Task directions: The word "Antonio" marks the lines to keep; find each one in the data and copy it.

The input:
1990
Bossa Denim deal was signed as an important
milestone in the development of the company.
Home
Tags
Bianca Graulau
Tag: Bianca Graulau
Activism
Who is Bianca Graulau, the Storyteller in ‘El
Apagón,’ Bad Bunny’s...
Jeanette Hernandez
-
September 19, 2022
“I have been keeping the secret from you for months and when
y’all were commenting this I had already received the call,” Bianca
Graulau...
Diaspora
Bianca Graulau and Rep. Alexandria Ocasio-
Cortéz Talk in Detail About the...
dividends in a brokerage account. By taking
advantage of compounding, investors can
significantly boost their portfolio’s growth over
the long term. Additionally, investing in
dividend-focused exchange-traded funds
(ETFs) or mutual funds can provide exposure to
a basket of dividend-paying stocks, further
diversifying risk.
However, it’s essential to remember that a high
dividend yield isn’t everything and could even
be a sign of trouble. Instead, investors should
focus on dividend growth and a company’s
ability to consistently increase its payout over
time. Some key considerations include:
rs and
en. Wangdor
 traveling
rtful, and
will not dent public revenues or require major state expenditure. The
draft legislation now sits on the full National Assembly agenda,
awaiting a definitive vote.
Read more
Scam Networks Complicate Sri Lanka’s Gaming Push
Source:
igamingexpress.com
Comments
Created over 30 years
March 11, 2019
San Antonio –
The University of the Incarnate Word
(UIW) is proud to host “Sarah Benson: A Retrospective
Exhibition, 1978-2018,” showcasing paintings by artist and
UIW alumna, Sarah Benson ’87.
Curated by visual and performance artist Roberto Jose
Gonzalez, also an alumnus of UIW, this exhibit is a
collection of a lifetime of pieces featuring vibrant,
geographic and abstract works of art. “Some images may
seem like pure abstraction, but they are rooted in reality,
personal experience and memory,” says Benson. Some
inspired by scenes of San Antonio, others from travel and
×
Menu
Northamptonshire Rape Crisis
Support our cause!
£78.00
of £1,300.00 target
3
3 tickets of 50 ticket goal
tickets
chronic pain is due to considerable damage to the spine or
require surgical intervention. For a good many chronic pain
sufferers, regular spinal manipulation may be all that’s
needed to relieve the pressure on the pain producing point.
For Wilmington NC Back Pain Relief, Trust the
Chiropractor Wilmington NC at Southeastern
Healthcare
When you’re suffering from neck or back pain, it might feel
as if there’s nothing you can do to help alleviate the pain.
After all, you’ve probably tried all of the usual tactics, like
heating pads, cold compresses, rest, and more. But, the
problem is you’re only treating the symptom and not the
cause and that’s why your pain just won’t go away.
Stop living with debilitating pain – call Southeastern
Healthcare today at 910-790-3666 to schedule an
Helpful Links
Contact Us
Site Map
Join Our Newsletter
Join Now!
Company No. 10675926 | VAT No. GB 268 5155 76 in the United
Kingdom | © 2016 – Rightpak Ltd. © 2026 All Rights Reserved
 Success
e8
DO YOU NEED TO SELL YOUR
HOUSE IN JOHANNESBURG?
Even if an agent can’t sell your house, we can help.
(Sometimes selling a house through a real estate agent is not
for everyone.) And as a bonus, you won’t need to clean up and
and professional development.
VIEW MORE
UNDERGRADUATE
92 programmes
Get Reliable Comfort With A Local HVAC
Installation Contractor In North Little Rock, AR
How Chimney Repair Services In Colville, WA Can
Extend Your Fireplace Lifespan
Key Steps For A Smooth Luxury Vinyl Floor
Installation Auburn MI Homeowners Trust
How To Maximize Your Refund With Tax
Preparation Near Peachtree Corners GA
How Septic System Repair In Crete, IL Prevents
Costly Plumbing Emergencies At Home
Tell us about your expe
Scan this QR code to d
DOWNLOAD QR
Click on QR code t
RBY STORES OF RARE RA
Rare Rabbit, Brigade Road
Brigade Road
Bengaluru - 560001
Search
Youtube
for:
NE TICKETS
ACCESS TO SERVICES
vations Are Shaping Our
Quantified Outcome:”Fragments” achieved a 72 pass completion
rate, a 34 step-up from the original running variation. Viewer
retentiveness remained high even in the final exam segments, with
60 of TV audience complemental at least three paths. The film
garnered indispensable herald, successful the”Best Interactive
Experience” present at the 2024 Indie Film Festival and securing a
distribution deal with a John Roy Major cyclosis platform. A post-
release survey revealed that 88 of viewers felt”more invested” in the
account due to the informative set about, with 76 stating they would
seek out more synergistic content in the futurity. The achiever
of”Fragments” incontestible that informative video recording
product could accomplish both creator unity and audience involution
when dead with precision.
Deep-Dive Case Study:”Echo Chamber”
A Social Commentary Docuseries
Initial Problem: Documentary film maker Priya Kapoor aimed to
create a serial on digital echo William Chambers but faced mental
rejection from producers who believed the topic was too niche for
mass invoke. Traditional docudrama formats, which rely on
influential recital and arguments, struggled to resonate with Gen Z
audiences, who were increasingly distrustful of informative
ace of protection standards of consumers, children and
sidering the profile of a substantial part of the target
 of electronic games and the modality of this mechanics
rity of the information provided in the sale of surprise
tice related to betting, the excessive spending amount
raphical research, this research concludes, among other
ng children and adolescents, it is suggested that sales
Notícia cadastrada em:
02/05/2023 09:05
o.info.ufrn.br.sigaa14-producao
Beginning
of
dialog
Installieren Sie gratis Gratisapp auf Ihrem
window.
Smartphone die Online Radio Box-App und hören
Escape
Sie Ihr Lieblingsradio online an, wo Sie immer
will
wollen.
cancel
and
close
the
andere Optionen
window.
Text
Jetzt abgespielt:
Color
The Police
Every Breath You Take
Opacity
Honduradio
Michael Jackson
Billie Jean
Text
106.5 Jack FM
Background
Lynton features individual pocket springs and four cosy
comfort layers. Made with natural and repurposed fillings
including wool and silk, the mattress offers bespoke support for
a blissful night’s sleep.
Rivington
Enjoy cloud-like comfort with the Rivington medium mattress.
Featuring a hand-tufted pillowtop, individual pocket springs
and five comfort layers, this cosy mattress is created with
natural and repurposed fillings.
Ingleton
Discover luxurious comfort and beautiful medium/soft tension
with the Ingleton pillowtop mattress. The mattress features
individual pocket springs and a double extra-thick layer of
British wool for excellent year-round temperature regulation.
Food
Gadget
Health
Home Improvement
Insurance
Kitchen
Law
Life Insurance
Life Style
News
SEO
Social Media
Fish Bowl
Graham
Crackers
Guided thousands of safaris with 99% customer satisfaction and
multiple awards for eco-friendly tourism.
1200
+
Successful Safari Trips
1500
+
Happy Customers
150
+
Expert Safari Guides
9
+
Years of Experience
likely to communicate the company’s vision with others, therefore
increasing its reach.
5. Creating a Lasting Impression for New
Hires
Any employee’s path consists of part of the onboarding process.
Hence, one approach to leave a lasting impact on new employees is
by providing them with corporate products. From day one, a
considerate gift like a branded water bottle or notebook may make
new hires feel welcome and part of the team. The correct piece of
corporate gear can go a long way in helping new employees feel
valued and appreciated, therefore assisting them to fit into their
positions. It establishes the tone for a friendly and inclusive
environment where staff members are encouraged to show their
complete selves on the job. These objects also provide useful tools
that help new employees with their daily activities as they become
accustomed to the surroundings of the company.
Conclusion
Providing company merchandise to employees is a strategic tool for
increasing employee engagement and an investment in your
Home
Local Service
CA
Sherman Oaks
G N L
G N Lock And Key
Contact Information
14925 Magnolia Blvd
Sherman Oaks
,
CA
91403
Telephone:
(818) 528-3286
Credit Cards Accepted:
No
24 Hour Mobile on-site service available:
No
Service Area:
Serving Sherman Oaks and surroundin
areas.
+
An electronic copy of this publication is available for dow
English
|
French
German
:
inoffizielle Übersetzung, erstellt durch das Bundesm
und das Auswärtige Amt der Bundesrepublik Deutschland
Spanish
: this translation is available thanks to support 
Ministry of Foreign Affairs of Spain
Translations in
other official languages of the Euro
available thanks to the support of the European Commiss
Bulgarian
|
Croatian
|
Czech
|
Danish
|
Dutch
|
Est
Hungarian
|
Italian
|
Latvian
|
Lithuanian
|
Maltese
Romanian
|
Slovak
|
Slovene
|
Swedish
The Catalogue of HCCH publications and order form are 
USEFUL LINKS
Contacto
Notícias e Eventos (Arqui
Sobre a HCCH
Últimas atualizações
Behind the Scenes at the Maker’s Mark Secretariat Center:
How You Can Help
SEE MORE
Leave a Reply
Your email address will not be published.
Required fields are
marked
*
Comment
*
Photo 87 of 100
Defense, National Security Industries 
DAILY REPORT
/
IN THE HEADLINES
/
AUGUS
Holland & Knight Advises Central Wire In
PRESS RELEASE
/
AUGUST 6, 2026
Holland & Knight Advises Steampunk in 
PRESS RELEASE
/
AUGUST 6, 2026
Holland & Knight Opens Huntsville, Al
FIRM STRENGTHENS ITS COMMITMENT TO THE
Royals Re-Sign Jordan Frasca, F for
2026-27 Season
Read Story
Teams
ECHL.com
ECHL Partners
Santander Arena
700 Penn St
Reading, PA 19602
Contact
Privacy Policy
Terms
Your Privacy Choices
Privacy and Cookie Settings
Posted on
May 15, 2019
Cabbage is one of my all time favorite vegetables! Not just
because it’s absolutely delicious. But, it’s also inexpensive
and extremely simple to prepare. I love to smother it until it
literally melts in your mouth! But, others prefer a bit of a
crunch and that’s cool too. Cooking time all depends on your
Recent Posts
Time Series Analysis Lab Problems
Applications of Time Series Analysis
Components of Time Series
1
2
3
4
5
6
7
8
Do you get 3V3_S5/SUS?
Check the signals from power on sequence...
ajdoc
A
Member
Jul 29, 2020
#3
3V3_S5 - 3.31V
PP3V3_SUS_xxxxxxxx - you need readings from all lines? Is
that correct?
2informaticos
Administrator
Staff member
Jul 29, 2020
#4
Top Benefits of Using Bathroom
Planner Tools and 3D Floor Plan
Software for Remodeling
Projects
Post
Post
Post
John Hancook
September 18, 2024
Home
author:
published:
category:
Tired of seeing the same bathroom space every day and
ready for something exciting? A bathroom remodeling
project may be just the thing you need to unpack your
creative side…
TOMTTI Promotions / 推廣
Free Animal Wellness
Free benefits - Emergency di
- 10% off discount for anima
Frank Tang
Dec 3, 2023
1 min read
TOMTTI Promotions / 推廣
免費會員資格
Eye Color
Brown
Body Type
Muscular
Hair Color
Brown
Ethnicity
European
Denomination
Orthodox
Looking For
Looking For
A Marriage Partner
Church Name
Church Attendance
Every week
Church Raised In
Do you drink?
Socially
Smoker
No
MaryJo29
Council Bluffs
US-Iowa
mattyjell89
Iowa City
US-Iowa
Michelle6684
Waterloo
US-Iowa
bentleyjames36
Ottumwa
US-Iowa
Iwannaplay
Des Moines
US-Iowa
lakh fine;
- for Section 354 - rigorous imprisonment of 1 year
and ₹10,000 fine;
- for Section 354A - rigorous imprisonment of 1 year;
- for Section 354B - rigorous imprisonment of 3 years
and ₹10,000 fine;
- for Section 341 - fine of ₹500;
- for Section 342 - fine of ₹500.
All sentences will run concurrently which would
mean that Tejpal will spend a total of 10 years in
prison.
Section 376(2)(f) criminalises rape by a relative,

Answer space:
San Antonio –
inspired by scenes of San Antonio, others from travel and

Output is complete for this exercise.